See the claim being made here is that history is in some way a form of advertising for God. Through his words and works in the public domain, in history, he makes his claim to be the one and only God. Like Coke declaring the themselves the real thing or the Rolling Stones labelling themselves the greatest rock band in the world, God declares his marketing slogans – He is: the only true God; the God who speaks and acts; the Living God; the Saving God. God declares these things in public as a form of advertising – he wants these things to be known. And a bit like modern marketing God attracts imitators who compete for attention and worship – but God asserts his copy right on the title to be the only true God. And unlike our modern advertisers there is no need for spin, no exaggeration or massaging the figures, God's record stands and speaks for itself.
How are you going with this argument? Is it compelling or has it failed to grip you yet?
Let me try and bring it into focus for you.
All of these characteristics of Yahweh are repeated and amplified by Jesus in the New Testament. Jesus is like a concentrated version of all that I've been saying – essence of God at work in the world. He claimed that the promises of the Old Testament were about him – that he fulfilled the many prophecies and promises on which God staked his credibility. All of God's promises find their fulfilment in him – he is the saviour, it is before him that every knee will bow and tongue confess. Jesus said that the essence of the OT promises was that God's King would be rejected, suffer and die, and three days later be raised to life again. He said it repeatedly to his disciples and to the crowds. He said that those promises were about him - he would be rejected, suffer and die and then three days later he would rise from the dead. And history records that he did – he was crucified under Pontius Pilate, died and was buried, and three days later he rose again. In history, in the person of a man, God has acted and we can know that he is God by checking it out.
But it's not just a miracle show – like an old school circus or something. Jesus didn't do all this for entertainment value. He went on to say that after his death and resurrection he would return to judge the living and the dead. All those who put their trust in him would be saved, but those who rejected him would face God's wrath.
See in our world this question of religion is a bit of a non event for most people. The majority assume that all religions are the same because we've already swallowed the assumption that this world is all there is – there is no real God, no real life after death, no heaven and no hell.

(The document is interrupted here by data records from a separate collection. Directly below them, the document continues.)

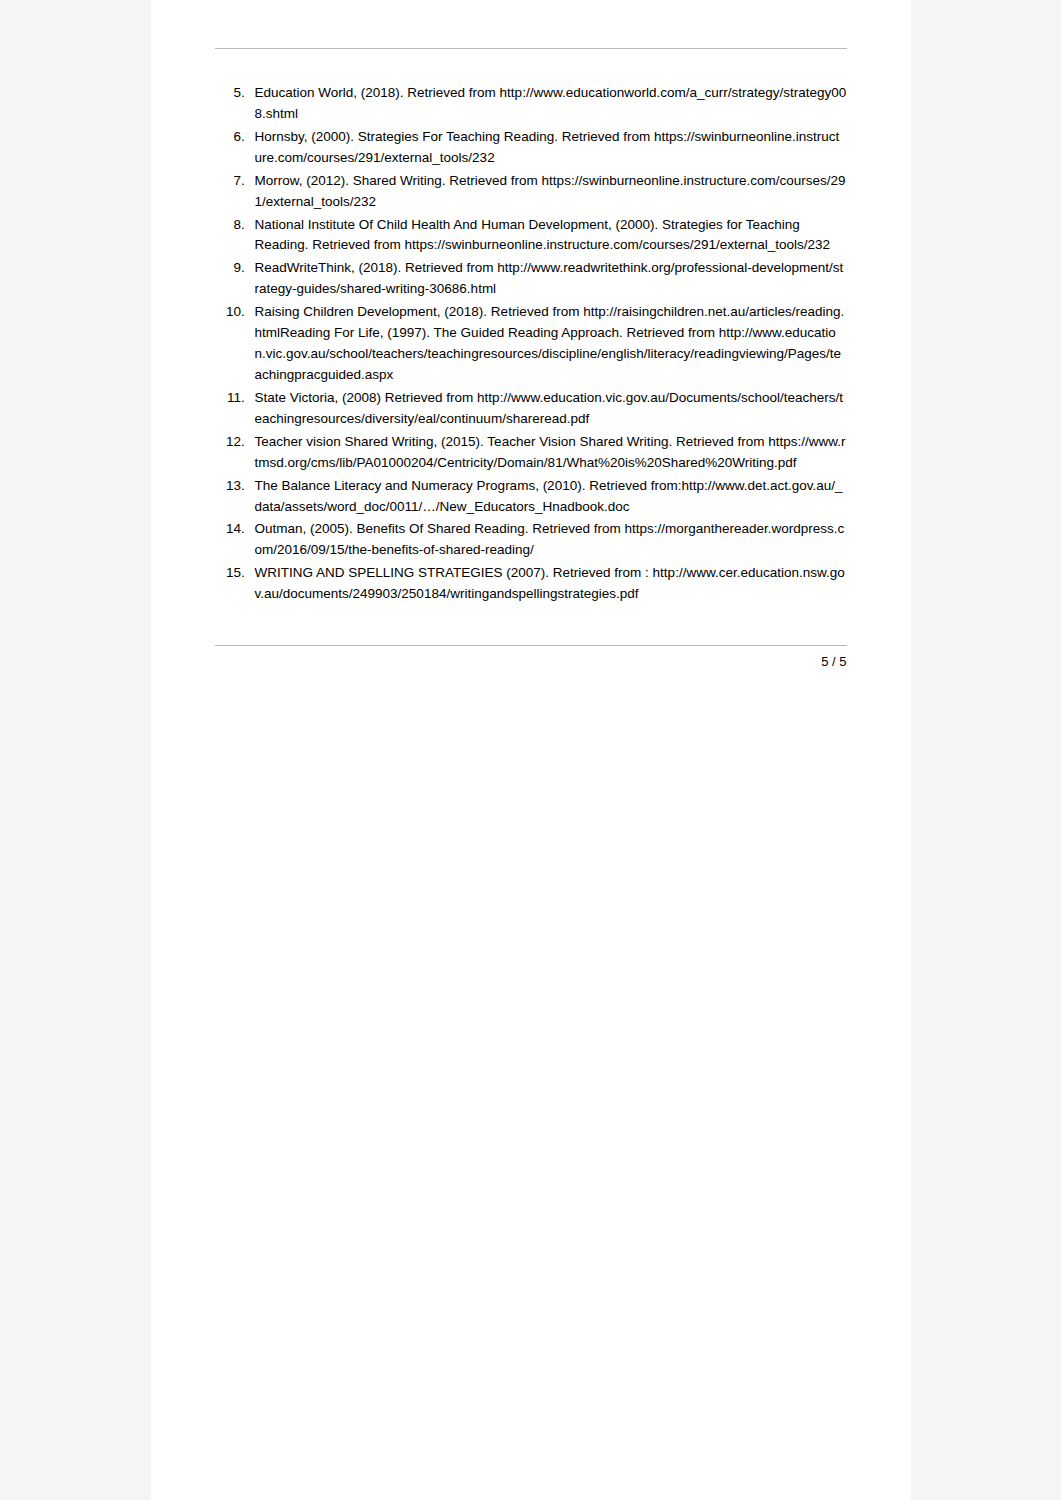Education World, (2018). Retrieved from http://www.educationworld.com/a_curr/strategy/strategy008.shtml
Hornsby, (2000). Strategies For Teaching Reading. Retrieved from https://swinburneonline.instructure.com/courses/291/external_tools/232
Morrow, (2012). Shared Writing. Retrieved from https://swinburneonline.instructure.com/courses/291/external_tools/232
National Institute Of Child Health And Human Development, (2000). Strategies for Teaching Reading. Retrieved from https://swinburneonline.instructure.com/courses/291/external_tools/232
ReadWriteThink, (2018). Retrieved from http://www.readwritethink.org/professional-development/strategy-guides/shared-writing-30686.html
Raising Children Development, (2018). Retrieved from http://raisingchildren.net.au/articles/reading.html Reading For Life, (1997). The Guided Reading Approach. Retrieved from http://www.education.vic.gov.au/school/teachers/teachingresources/discipline/english/literacy/readingviewing/Pages/teachingpracguided.aspx
State Victoria, (2008) Retrieved from http://www.education.vic.gov.au/Documents/school/teachers/teachingresources/diversity/eal/continuum/shareread.pdf
Teacher vision Shared Writing, (2015). Teacher Vision Shared Writing. Retrieved from https://www.rtmsd.org/cms/lib/PA01000204/Centricity/Domain/81/What%20is%20Shared%20Writing.pdf
The Balance Literacy and Numeracy Programs, (2010). Retrieved from:http://www.det.act.gov.au/_data/assets/word_doc/0011/…/New_Educators_Hnadbook.doc
Outman, (2005). Benefits Of Shared Reading. Retrieved from https://morganthereader.wordpress.com/2016/09/15/the-benefits-of-shared-reading/
WRITING AND SPELLING STRATEGIES (2007). Retrieved from : http://www.cer.education.nsw.gov.au/documents/249903/250184/writingandspellingstrategies.pdf
5 / 5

But Jesus life, along with all of the Bible, points us in exactly the opposite direction – it says there is a God, a God who has made himself known by speaking and acting, making public promises in time and space and fulfilling them publicly in time and space. And it says this God wants to be acknowledged as God, to be served and honoured as is his right for making us. And we're all going to meet him – whatever our beliefs about the matter. So we all need to get ready.
So let me finish with a question – will you be ready to meet Jesus when he comes back?